EXERCISE DETAILS: The answer should contain only the lines running from the line with "left eye: (87, 88)" to the end of the material, reproduced verbatim.

START TASK INPUT

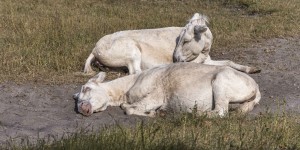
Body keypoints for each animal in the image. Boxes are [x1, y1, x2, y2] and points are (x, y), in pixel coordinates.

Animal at [73, 62, 260, 117]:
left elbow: (128, 109)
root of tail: (256, 88)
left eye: (87, 88)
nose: (82, 108)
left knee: (220, 112)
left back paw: (193, 113)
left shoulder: (156, 95)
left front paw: (152, 114)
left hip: (221, 81)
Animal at [82, 12, 260, 75]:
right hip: (131, 50)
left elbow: (229, 62)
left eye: (186, 40)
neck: (203, 53)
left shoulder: (206, 59)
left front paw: (251, 68)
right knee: (135, 71)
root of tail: (95, 48)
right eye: (179, 39)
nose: (176, 58)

END TASK INPUT

RESULT OF THE EXERCISE:
left eye: (87, 88)
nose: (82, 108)
left knee: (220, 112)
left back paw: (193, 113)
left shoulder: (156, 95)
left front paw: (152, 114)
left hip: (221, 81)
Animal at [82, 12, 260, 75]:
right hip: (131, 50)
left elbow: (229, 62)
left eye: (186, 40)
neck: (203, 53)
left shoulder: (206, 59)
left front paw: (251, 68)
right knee: (135, 71)
root of tail: (95, 48)
right eye: (179, 39)
nose: (176, 58)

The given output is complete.